I thought of this when my friend asked me that why some relations have a honeymoon stage and they forget the reality, how can we more practical?
We humans never live our life as we want, we always live in the perceptions or stories which others narrate us about life. Our first school which is home teaches us many things when we have not yet experienced them. And we form a story in our mind. Few stick to it, and few explore their own story. The ones who explore their own story are cautious about their life but others sooner or later realize the reality. They realize it because it is not what they wanted. Their out social behaviour is not directly proportional to their inner psychological behaviour. For such people who strike a unison between the two are the ones who explore life themselves are the only successful ones.

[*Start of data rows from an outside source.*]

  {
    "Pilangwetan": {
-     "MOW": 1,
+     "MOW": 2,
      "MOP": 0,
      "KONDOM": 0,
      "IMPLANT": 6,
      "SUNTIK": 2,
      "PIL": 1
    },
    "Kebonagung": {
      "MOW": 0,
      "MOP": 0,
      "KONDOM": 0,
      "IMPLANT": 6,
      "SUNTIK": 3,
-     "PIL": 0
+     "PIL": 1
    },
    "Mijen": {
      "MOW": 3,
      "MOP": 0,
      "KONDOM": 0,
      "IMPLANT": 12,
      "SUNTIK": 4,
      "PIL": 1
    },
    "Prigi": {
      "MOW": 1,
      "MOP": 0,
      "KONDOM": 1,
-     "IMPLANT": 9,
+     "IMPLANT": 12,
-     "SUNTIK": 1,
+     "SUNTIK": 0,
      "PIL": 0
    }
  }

In most of the cases of relationships, the relationship only starts with external beauty or money or anything else. And this is imbibed in our minds from the society. When I say society, it includes home too. During an arranged marriage, a average or below average looking girl has to work her ass off to look pleasing and beautiful to the groom.We learn this from home. The movies which have largest amount of influence on us, show the guy falling in love with a girl at first sight without even knowing anything about each other. And the guy is so lucky that, he always gets a beauty with the brain. Irony is in reality that is not what happens.

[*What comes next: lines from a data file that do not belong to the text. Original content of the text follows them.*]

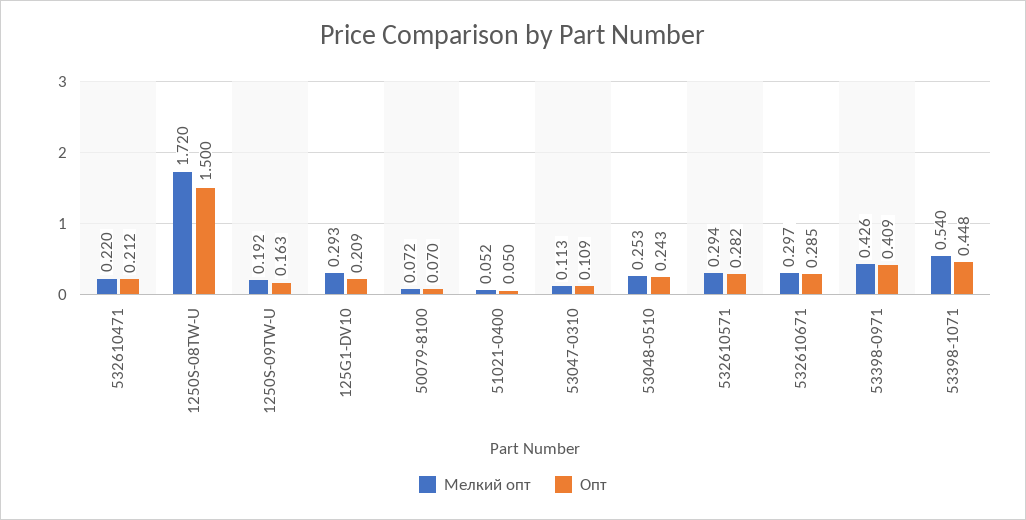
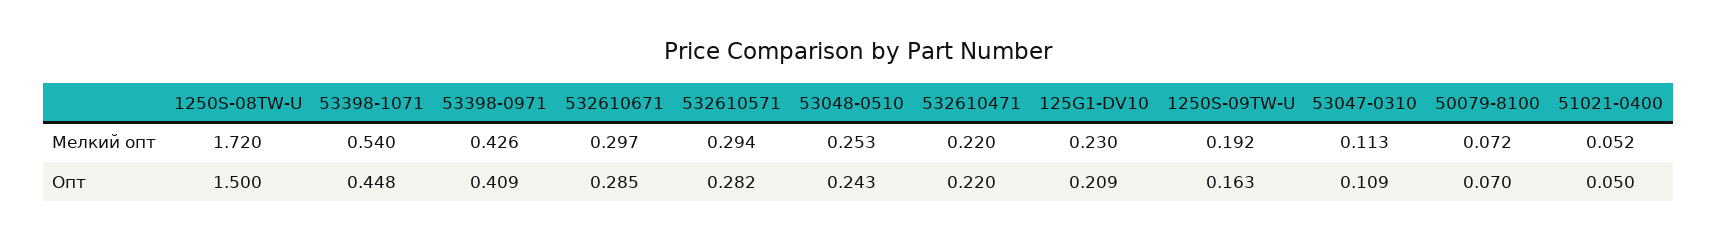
  {
    "Мелкий опт": {
      "532610471": 0.22,
      "1250S-08TW-U": 1.72,
      "1250S-09TW-U": 0.192,
-     "125G1-DV10": 0.293,
+     "125G1-DV10": 0.23,
      "50079-8100": 0.072,
      "51021-0400": 0.052,
      "53047-0310": 0.113,
      "53048-0510": 0.253,
      "532610571": 0.294,
      "532610671": 0.297,
      "53398-0971": 0.426,
      "53398-1071": 0.54
    },
    "Опт": {
-     "532610471": 0.212,
+     "532610471": 0.22,
      "1250S-08TW-U": 1.5,
      "1250S-09TW-U": 0.163,
      "125G1-DV10": 0.209,
      "50079-8100": 0.07,
      "51021-0400": 0.05,
      "53047-0310": 0.109,
      "53048-0510": 0.243,
      "532610571": 0.282,
      "532610671": 0.285,
      "53398-0971": 0.409,
      "53398-1071": 0.448
    }
  }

If society teaches us that, then that is what we do. Earlier people used to take time and talk and then they used to fall in love, hence forth their relations used to be stronger. Now a days, charade the partner with flowery talks, rosy gifts and good looks and you are the winner. With time, this has to fade, and when it does, things go venomous. Few are wise enough to thing through this problem and go for a logical conclusion either to seperate or stay together. Such people who stay together make the strongest bond. When they think, they actually see their innerself from the exterior and know what to do. They then try to strike a balance between their external social behaviour to their inner psychological behaviour. It is when they explore themselves.
I think, the only way anyone can avoid such agitations to the mind is by thinking and knowing oneself. By being truthful to the partner and developing trust.We should be able to express in a subtle way whatever wrongdoing we do to the partner. This doesn't come easily. But by doing so we would surely develop a trust. The most important thing is we are in now way over shadowed by infatuation or in flimsy grounds. Such open behaviour would surely start from our first school, when we are allowed to express our mind and are well supported or guided in our thought processes. The mentoring part need not be in relations but can be in anything. It is the practice in petty things which would help us take good decisions for big things.